Par ailleurs, et toujours selon la start-up chinoise, DeepSeek R1 nécessiterait une puissance de calcul très inférieure à celle des modèles utilisés par les ténors américains de l’IA, ce qui laisse supposer qu’il n’est pas forcément nécessaire de déployer des supercalculateurs surpuissants ni de construire des datacenters gigantesques pour traiter les données générées par l’IA. Outre des investissements réduits, le déploiement de datacenters plus modestes limiterait l’impact environnemental du développement de l’IA. Enfin, les modèles de DeepSeek R1 sont open source, ce qui peut potentiellement permettre à toute entreprise de se déployer sur le marché de l’IA en exploitant les modèles du Chinois.
Impact potentiel sur l’industrie des semi-conducteurs
Si les affirmations de DeepSeek s’avèrent exactes, sa technologie aurait immanquablement un impact significatif sur l’industrie des semi-conducteurs : alors que ChatGPT4 fonctionne avec un grand nombre de puces Nvidia de dernière génération, DeepSeek R1 nécessiterait non seulement huit fois moins de processeurs, mais surtout des processeurs moins avancés. Le Chinois aurait ainsi utilisé des puces Nvidia d’ancienne génération – moins performantes, donc, que celles employées par ChatGPT4 – achetées avant les restrictions d’exportation vers la Chine imposées par les Etats-Unis.

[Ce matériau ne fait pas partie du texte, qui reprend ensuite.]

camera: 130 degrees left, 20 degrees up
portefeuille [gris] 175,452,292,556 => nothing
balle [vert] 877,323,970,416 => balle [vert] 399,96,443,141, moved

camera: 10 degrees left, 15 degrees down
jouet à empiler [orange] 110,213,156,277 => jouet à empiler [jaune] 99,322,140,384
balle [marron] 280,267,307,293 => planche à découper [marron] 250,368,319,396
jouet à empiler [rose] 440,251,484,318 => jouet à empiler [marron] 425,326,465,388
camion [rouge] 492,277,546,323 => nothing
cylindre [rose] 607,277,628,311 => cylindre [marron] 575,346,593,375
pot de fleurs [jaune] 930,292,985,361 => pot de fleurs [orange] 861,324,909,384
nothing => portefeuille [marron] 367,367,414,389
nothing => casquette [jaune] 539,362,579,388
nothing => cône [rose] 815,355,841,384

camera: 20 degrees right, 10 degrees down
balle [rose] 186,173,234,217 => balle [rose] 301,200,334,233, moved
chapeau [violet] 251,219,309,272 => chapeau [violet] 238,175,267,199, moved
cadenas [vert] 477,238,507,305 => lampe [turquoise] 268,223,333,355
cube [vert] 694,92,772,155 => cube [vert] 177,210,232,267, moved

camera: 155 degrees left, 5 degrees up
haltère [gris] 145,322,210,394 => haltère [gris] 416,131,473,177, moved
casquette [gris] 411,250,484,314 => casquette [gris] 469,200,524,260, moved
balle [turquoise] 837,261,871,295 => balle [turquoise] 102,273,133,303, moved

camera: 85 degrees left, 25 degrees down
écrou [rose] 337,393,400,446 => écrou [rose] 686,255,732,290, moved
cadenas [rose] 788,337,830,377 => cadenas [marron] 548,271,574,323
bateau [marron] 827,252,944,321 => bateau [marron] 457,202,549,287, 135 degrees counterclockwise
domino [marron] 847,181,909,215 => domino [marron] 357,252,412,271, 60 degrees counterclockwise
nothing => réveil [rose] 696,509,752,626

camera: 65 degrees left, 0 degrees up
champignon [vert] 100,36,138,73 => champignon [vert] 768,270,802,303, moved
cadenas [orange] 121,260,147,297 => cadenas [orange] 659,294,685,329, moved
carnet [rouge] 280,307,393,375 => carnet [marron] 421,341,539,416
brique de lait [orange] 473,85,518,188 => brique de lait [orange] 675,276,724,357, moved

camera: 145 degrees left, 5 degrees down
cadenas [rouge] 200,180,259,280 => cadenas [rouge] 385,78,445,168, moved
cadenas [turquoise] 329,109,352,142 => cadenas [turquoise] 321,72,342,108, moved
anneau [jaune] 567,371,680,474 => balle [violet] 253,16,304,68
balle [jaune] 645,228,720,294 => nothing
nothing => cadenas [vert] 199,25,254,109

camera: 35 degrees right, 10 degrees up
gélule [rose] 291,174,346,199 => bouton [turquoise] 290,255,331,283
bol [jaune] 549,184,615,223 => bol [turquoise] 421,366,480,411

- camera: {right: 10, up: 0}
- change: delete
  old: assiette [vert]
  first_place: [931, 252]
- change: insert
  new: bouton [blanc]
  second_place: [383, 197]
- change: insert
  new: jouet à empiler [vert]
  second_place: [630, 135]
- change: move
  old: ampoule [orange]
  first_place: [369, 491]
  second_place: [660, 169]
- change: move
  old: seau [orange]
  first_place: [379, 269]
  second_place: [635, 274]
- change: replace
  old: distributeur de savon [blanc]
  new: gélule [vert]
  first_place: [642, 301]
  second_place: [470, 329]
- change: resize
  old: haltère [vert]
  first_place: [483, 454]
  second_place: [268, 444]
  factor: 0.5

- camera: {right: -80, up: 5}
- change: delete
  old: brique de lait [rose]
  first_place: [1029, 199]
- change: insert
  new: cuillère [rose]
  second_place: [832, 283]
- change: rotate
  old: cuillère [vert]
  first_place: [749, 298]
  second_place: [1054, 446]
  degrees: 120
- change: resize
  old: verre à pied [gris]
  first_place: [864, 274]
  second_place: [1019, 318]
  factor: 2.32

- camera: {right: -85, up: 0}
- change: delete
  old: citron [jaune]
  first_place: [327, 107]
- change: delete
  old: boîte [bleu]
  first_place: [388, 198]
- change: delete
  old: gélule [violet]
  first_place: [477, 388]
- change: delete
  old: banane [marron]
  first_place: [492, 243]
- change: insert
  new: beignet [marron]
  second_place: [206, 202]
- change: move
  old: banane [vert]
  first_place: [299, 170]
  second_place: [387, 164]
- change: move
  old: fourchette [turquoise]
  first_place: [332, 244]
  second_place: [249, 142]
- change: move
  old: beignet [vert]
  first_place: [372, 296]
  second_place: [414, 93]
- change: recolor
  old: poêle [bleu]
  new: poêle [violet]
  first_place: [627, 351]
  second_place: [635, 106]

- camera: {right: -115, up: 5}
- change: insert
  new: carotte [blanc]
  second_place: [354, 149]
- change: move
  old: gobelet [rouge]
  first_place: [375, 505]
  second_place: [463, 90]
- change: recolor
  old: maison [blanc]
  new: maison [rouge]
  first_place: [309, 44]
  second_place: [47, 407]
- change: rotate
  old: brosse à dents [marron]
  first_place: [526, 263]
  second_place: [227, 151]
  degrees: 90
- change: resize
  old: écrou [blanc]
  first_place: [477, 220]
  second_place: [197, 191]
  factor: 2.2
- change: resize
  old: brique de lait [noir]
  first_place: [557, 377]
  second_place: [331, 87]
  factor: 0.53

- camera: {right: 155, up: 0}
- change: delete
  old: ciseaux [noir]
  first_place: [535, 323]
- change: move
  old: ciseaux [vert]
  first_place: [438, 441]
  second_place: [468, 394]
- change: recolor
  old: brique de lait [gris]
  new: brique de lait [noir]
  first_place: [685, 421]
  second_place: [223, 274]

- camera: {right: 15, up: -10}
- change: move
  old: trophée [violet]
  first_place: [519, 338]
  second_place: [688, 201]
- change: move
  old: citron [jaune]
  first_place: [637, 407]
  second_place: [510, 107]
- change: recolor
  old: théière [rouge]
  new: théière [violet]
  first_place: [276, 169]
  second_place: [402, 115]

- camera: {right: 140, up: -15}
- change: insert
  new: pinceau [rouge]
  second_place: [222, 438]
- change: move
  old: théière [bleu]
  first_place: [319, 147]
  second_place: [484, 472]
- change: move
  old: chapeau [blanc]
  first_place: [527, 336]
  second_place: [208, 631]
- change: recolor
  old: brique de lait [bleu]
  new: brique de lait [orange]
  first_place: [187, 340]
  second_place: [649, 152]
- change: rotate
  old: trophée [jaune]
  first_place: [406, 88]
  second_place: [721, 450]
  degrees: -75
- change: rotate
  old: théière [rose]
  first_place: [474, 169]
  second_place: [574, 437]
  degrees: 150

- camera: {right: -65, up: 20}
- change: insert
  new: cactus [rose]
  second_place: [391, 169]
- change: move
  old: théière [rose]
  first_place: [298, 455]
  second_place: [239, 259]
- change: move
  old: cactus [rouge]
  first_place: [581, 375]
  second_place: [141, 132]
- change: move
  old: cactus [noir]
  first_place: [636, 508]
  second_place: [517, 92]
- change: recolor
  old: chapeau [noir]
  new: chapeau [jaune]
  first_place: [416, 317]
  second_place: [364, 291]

Il n’en fallait pas plus pour chambouler les marchés financiers et fortement impacter les cours des champions américains de l’IA et des semi-conducteurs dédiés, à l’image de la capitalisation boursière de Nvidia qui a perdu 17% en 24 heures, soit près de 590 milliards de dollars qui se sont évaporés dans la nature ! Le cours de l’action est toutefois légèrement remonté depuis, mais reste encore environ 10% inférieur à son cours de vendredi dernier, juste avant l’annonce chinoise.
L’annonce de DeepSeek a également fait réagir au plus haut sommet de l’État américain. « J’espère que le lancement de DeepSeek sera un avertissement pour nos industriels et leur rappellera qu’il faut rester très concentré sur la concurrence pour gagner la course à l’IA », a ainsi déclaré Donald Trump. Même Sam Altman, le Pdg d’OpenAI, s’est dit « impressionné » par les performances de DeepSeek R1 au regard de son coût de développement.
Une opportunité pour l’Europe ?
Outre ce vent de panique, l’annonce de DeepSeek, qui intervient juste après celle de Donald Trump sur la mise en œuvre du plan Stargate à 500 Md$ pour développer l’IA aux Etats-Unis, pose question.
A-t-on réellement besoin d’investissements aussi vertigineux pour se positionner sur le créneau de l’IA ? N’est-ce pas là, la faillite de la stratégie américaine consistant à limiter drastiquement les exportations de puces avancées vers la Chine qui compenserait son manque de technologies de pointe par l’innovation ? N’est-ce pas également un espoir pour d’autres régions du monde, qui ne disposent pas de capacités financières aussi importantes que les Etats-Unis (on pense bien sûr à l’Europe), de se faire une place sur ce secteur ? Quelles pourraient être les répercussions sur le marché mondial des semi-conducteurs, sachant que c’est l’IA qui, depuis deux ans, le porte vers des sommets, alors que d’autres secteurs applicatifs des semi-conducteurs, comme l’automobile, freinent actuellement sa progression ?
Toutes ces questions n’ont bien évidemment de sens que si les affirmations de DeepSeek sont exactes et confirmées à l’avenir. Une chose est sûre : DeepSeek sera au cœur des discussions lors du Sommet international pour l’action sur l’IA, qui se déroulera à Paris les 10 et 11 février prochains.